In this exercise, reproduce all the entries that follow exactly.

Recorded data
· · ·
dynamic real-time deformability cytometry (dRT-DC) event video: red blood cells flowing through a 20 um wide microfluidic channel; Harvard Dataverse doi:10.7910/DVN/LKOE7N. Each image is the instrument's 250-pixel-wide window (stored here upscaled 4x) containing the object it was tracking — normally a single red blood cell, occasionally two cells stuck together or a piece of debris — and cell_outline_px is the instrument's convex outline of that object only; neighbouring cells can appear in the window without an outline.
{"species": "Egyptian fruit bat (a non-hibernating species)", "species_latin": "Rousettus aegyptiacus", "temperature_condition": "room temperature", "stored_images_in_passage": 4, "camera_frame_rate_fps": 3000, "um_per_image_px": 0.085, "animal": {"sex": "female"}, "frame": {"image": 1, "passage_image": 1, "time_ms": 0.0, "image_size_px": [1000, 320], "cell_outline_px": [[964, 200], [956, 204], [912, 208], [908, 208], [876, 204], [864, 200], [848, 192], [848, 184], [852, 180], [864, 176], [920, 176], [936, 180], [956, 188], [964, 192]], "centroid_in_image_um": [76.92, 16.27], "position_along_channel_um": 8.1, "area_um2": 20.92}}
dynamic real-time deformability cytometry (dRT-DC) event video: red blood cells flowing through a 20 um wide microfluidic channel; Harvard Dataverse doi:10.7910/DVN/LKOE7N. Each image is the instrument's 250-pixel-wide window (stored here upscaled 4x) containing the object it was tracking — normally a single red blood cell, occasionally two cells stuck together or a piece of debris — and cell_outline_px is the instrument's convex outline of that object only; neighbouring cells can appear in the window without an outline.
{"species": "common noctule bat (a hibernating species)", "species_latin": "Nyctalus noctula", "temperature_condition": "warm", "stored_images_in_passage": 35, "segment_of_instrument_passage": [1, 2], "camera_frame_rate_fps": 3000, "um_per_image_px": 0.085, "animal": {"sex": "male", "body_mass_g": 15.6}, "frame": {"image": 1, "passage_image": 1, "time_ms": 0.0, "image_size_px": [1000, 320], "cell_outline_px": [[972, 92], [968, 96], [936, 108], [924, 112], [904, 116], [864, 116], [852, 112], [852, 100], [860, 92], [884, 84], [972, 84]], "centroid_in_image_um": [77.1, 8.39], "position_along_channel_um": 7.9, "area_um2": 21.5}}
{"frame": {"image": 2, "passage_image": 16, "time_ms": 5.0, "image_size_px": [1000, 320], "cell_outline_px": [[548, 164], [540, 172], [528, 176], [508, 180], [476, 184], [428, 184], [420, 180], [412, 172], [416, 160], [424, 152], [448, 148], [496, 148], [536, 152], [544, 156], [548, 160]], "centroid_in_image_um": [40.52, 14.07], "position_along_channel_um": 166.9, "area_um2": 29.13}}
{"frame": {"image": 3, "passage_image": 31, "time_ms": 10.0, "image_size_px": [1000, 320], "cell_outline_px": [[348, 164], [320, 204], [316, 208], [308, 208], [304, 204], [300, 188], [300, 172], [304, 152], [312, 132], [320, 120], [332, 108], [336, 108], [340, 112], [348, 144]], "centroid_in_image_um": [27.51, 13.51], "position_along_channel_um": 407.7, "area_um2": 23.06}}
· · ·
__Response to this task__:
dynamic real-time deformability cytometry (dRT-DC) event video: red blood cells flowing through a 20 um wide microfluidic channel; Harvard Dataverse doi:10.7910/DVN/LKOE7N. Each image is the instrument's 250-pixel-wide window (stored here upscaled 4x) containing the object it was tracking — normally a single red blood cell, occasionally two cells stuck together or a piece of debris — and cell_outline_px is the instrument's convex outline of that object only; neighbouring cells can appear in the window without an outline.
{"species": "Egyptian fruit bat (a non-hibernating species)", "species_latin": "Rousettus aegyptiacus", "temperature_condition": "room temperature", "stored_images_in_passage": 4, "camera_frame_rate_fps": 3000, "um_per_image_px": 0.085, "animal": {"sex": "female"}, "frame": {"image": 1, "passage_image": 1, "time_ms": 0.0, "image_size_px": [1000, 320], "cell_outline_px": [[964, 200], [956, 204], [912, 208], [908, 208], [876, 204], [864, 200], [848, 192], [848, 184], [852, 180], [864, 176], [920, 176], [936, 180], [956, 188], [964, 192]], "centroid_in_image_um": [76.92, 16.27], "position_along_channel_um": 8.1, "area_um2": 20.92}}
dynamic real-time deformability cytometry (dRT-DC) event video: red blood cells flowing through a 20 um wide microfluidic channel; Harvard Dataverse doi:10.7910/DVN/LKOE7N. Each image is the instrument's 250-pixel-wide window (stored here upscaled 4x) containing the object it was tracking — normally a single red blood cell, occasionally two cells stuck together or a piece of debris — and cell_outline_px is the instrument's convex outline of that object only; neighbouring cells can appear in the window without an outline.
{"species": "common noctule bat (a hibernating species)", "species_latin": "Nyctalus noctula", "temperature_condition": "warm", "stored_images_in_passage": 35, "segment_of_instrument_passage": [1, 2], "camera_frame_rate_fps": 3000, "um_per_image_px": 0.085, "animal": {"sex": "male", "body_mass_g": 15.6}, "frame": {"image": 1, "passage_image": 1, "time_ms": 0.0, "image_size_px": [1000, 320], "cell_outline_px": [[972, 92], [968, 96], [936, 108], [924, 112], [904, 116], [864, 116], [852, 112], [852, 100], [860, 92], [884, 84], [972, 84]], "centroid_in_image_um": [77.1, 8.39], "position_along_channel_um": 7.9, "area_um2": 21.5}}
{"frame": {"image": 2, "passage_image": 16, "time_ms": 5.0, "image_size_px": [1000, 320], "cell_outline_px": [[548, 164], [540, 172], [528, 176], [508, 180], [476, 184], [428, 184], [420, 180], [412, 172], [416, 160], [424, 152], [448, 148], [496, 148], [536, 152], [544, 156], [548, 160]], "centroid_in_image_um": [40.52, 14.07], "position_along_channel_um": 166.9, "area_um2": 29.13}}
{"frame": {"image": 3, "passage_image": 31, "time_ms": 10.0, "image_size_px": [1000, 320], "cell_outline_px": [[348, 164], [320, 204], [316, 208], [308, 208], [304, 204], [300, 188], [300, 172], [304, 152], [312, 132], [320, 120], [332, 108], [336, 108], [340, 112], [348, 144]], "centroid_in_image_um": [27.51, 13.51], "position_along_channel_um": 407.7, "area_um2": 23.06}}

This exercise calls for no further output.